Os instrumentos globais de soft law, elaborados ao longo de anos, incluem por exemplo os ‘Princípios de Investimento Responsável’, as ‘Diretrizes da OCDE para Empresas Multinacionais’, os ‘Objetivos de Desenvolvimento Sustentável’, o ‘Acordo de Paris’, o ‘Reporte Financeiro relativo a Alterações Climáticas’, ou os ‘Princípios do Equador’. O risco de ‘inconsistência’ desta quasi-regulação (de adoção voluntária) advém em muito da inexistência de uma estrutura política supranacional. Ainda assim, é inquestionável o movimento no sentido dum regulatory hardening, com parâmetros de soft law a transmutarem-se em hard law.
Na U.E. este hard law inclui hoje o Regulamento (UE) 2019/2088 (divulgação de informações relacionadas com a sustentabilidade no setor financeiro) e o Regulamento (UE) 2020/852 (estabelecimento de um regime para a promoção do investimento sustentável), a Diretiva 2007/36/CE, transposta pela Lei n.º 50/2020 (direitos dos acionistas), e a Diretiva 2014/95/UE (divulgação de informações não financeiras – NFRD), em iminente revisão. No plano do soft law, destaque-se o ‘Pacto Ecológico Europeu’ e seu ‘Plano de Investimento’.
A nível nacional, na Europa, há um ponto de viragem jurídico marcado pela iniciativa francesa sobre devoir de vigilance (2017). Na Suíça, em finais de 2020, apesar da maioria do voto popular, o requisito de ‘dupla maioria’ derrotou em referendo uma proposta sobre deveres de diligência e responsabilidade empresarial por violações de direitos humanos e ambientais. O caminho passará agora, talvez, por deveres de diligência mais restritos com base em reportes ESG. Finalmente, o governo alemão anunciou há uns dias a intenção de aprovar uma lei sobre deveres de diligência empresarial relativo a direitos humanos, ao longo da cadeia de valor, com um âmbito subjetivo mais alargado que a lei francesa.

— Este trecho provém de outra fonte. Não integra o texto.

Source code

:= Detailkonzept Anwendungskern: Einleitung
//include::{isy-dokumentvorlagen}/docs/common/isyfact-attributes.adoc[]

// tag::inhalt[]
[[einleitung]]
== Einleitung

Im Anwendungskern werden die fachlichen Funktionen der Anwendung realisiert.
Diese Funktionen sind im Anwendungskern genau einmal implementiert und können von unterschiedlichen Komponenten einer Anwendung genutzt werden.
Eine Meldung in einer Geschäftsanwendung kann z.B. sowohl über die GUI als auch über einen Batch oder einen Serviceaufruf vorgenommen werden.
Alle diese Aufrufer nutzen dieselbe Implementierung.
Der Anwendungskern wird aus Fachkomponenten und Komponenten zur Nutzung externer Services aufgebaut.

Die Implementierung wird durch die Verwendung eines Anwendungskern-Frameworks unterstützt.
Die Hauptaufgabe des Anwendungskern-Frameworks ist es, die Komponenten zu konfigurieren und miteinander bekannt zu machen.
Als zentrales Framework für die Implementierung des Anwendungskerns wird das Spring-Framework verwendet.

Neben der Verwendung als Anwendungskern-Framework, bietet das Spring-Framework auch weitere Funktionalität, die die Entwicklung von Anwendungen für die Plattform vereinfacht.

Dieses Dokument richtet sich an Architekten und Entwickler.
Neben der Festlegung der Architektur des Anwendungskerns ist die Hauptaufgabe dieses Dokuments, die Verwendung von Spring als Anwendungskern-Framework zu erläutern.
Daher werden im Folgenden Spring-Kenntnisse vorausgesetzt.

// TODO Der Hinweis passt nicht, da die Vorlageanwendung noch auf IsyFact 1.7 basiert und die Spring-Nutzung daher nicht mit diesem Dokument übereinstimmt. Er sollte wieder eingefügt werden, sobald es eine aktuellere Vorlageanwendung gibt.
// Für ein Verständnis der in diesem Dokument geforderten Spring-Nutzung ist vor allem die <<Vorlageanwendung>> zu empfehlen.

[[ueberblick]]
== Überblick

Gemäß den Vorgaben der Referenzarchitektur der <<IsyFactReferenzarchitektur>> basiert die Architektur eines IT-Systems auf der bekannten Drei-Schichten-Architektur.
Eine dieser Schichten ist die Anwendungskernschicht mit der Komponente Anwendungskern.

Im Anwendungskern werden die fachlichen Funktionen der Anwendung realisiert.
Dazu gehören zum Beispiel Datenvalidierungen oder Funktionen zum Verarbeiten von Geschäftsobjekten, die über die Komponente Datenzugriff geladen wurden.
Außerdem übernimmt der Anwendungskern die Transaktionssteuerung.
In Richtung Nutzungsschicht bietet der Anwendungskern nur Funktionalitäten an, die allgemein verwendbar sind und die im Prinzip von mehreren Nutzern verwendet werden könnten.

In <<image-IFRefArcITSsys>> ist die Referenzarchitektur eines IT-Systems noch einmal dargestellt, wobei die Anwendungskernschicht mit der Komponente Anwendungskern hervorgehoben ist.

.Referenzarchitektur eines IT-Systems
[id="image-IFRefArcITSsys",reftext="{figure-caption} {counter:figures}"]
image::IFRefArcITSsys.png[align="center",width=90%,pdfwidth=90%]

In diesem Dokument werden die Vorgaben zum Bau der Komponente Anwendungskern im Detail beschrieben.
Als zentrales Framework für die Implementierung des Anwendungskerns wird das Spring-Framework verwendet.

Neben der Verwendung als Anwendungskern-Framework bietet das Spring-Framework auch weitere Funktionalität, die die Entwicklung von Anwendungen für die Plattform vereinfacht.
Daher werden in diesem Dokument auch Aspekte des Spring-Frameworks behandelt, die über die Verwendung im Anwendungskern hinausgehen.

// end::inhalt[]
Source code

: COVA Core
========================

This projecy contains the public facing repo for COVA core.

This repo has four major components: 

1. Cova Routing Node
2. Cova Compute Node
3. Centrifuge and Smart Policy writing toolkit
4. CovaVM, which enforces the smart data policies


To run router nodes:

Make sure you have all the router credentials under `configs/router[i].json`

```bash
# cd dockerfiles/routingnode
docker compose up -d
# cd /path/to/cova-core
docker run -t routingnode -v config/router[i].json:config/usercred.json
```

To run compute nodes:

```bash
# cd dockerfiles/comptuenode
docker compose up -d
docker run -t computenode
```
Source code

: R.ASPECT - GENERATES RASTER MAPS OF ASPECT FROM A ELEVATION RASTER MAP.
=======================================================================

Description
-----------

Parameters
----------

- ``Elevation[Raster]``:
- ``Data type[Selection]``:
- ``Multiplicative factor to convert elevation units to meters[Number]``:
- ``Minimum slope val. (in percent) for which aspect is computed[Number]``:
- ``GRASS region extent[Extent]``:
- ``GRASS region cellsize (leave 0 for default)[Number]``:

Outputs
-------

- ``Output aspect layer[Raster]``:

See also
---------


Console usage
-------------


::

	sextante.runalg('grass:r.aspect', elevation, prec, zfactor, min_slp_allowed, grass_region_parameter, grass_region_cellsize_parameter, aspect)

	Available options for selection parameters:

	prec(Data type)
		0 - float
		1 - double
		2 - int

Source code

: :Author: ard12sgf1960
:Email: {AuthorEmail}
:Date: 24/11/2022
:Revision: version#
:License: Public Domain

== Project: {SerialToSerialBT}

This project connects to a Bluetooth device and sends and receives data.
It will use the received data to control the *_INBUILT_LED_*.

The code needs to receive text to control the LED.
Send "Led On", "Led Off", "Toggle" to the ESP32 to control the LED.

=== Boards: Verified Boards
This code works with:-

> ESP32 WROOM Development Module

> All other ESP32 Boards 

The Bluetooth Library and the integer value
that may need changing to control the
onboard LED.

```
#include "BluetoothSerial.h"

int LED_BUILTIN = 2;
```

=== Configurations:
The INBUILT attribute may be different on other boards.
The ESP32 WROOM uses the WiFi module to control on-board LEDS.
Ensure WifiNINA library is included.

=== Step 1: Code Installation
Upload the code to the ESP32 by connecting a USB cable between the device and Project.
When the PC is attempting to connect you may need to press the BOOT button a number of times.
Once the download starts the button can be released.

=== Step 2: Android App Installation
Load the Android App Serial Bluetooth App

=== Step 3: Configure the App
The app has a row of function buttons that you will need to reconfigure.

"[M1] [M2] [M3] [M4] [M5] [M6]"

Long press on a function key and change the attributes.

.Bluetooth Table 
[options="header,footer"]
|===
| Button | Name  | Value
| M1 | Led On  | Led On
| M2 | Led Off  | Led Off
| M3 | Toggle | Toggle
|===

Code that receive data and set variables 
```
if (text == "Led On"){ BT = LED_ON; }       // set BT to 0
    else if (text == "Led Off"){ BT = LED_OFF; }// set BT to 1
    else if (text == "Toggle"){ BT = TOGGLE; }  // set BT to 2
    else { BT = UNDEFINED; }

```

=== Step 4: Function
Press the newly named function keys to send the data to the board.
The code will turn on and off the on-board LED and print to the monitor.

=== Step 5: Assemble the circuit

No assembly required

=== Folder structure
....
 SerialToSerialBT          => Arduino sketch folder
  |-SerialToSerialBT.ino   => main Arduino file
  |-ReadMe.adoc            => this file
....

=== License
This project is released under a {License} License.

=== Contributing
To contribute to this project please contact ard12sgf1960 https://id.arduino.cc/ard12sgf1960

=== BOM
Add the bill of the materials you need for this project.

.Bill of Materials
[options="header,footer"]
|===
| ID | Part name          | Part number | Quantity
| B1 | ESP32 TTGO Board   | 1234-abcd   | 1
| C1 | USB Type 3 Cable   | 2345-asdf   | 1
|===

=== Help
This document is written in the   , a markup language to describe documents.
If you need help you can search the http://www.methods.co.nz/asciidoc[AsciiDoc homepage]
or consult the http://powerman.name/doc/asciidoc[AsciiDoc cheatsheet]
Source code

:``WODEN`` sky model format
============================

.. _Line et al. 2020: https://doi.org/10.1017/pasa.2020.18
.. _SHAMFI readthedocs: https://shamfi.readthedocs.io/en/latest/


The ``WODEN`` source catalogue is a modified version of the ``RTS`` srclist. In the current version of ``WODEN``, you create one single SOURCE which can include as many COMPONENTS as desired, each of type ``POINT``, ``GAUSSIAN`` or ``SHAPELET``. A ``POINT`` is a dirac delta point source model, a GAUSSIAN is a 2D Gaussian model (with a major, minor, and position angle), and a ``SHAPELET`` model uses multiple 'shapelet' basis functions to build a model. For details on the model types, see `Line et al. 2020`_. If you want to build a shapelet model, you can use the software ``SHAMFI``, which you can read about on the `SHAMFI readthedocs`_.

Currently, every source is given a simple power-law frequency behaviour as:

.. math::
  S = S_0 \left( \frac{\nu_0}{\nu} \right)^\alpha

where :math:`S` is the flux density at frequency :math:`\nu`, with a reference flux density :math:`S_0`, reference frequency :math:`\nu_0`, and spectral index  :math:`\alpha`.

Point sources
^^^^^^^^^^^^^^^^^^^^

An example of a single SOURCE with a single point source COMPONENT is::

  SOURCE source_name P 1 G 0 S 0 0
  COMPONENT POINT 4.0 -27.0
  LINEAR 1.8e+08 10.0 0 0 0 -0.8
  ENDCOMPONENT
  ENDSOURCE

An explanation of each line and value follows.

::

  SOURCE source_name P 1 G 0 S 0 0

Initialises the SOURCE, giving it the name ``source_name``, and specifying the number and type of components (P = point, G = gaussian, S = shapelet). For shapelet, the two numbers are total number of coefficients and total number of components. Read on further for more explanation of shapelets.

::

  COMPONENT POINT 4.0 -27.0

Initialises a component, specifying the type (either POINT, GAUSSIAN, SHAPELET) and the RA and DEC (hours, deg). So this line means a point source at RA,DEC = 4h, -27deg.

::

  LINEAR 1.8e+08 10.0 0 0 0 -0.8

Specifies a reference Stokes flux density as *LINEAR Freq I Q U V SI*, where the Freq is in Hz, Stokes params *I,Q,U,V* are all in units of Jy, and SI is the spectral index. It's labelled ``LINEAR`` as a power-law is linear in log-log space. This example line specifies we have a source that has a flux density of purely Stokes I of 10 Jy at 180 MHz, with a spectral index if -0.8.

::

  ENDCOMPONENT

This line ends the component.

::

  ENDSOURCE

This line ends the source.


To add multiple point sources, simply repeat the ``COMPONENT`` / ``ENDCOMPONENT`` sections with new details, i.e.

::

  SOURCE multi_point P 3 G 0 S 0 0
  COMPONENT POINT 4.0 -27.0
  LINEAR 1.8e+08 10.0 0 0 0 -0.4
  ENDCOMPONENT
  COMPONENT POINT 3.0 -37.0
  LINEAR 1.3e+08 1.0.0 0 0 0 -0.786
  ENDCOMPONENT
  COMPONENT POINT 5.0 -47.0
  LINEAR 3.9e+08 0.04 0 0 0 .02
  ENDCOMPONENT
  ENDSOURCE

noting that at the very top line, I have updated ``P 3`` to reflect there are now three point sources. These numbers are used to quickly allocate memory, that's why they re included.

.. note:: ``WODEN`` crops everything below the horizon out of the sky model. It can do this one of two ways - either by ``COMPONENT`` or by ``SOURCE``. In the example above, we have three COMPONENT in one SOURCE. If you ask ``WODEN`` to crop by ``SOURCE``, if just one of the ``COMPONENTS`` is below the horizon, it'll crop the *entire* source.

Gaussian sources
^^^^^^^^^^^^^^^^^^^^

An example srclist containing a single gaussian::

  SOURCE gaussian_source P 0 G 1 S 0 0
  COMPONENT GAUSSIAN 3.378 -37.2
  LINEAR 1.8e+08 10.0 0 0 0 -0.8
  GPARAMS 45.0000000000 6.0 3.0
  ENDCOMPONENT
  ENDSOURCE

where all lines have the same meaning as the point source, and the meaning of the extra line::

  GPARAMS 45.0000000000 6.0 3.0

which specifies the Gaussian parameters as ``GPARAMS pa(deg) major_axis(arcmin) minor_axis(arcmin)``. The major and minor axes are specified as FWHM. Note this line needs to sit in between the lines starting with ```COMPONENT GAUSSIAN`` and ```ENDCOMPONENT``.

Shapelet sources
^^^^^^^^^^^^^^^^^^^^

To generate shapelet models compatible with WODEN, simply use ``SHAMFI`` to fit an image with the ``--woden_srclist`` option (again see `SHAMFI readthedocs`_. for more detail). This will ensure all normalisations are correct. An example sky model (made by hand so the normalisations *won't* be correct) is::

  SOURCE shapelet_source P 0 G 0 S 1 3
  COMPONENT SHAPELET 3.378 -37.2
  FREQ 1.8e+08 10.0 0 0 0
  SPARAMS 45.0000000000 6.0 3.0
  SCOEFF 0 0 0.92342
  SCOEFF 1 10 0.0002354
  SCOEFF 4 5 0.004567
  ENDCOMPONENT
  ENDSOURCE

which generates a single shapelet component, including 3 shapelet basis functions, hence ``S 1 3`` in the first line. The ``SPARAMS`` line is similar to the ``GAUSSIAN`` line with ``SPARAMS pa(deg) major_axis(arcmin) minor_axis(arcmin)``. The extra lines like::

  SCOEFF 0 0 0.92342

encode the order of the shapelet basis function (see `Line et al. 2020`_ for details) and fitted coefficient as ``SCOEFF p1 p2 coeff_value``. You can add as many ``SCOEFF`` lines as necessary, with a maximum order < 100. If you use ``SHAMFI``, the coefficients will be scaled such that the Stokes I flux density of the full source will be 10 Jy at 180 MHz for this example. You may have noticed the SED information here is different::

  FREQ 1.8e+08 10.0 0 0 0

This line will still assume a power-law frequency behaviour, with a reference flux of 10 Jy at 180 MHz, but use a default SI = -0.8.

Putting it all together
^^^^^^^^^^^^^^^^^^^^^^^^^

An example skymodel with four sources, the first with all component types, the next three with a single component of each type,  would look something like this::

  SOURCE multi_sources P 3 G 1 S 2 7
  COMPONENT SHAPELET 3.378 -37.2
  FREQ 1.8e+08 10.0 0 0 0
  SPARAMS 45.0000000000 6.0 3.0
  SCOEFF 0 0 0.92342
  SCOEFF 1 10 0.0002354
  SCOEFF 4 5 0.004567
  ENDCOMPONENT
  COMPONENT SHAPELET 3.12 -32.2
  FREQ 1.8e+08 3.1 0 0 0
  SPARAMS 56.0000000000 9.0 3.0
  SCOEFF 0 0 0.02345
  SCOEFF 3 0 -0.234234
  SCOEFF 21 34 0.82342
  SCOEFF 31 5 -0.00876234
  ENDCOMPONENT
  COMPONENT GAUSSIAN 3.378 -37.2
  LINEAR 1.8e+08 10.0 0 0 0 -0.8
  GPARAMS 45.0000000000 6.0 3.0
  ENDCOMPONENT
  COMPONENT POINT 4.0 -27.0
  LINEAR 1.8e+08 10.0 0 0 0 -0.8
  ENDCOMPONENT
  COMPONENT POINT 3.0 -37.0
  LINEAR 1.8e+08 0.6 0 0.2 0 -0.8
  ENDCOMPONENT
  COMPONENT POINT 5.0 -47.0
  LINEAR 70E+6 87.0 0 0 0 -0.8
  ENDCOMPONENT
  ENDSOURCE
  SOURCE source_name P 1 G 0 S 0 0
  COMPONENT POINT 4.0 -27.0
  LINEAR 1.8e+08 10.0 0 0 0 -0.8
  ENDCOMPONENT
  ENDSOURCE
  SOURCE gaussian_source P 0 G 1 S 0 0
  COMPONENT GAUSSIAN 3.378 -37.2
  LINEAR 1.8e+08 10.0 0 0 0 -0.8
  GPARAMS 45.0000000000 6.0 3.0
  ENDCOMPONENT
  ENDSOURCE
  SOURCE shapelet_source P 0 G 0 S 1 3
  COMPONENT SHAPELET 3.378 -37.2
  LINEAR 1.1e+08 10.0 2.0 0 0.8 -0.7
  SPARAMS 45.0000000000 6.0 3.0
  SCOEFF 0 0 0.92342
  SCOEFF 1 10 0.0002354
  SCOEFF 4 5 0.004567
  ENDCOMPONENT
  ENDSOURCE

No quadro da U.E., no entanto, o realce vai para a recentíssima proposta do Comité de Assuntos Jurídicos do Parlamento Europeu, a qual poderá revolucionar o contexto europeu de negócios e promover em definitivo um padrão global para conduta responsável em negócios. A recomendação-chave é a adoção de uma diretiva do Parlamento Europeu e do Conselho sobre deveres de diligência e responsabilidade empresarial, que consagre a proteção de direitos humanos, ambiente e boa governança. Num epítome, refiram-se as disposições sobre efetivos deveres de diligência ao longo da cadeia de valor (da identificação de potenciais riscos e danos até à sua reparação, se necessário), abrangendo até pequenas empresas (se cotadas ou com atividades de risco), bem como obrigações de publicitação e divulgação, meios de reparação, sanções e responsabilidade civil. Digna de particular ênfase é a consagração de responsabilidade civil, a qual se estende potencialmente a sociedades-mãe.
Este movimento não irá desacelerar. E os riscos para o negócio expandir-se-ão. Análise e reporte de risco ESG, deveres de atuação, padrões de diligência, responsabilidade civil, penalidades administrativas (e.g. multas, contraordenações, perda de incentivos, limitações em concursos públicos, revogação de licenças), expetativas de stakeholders, ou restrições ao financiamento, são aspetos dum paradigma ESG que se irá impor na vida empresarial. Como quase sempre em processos disruptivos, a vantagem será provavelmente daqueles que partirem à frente.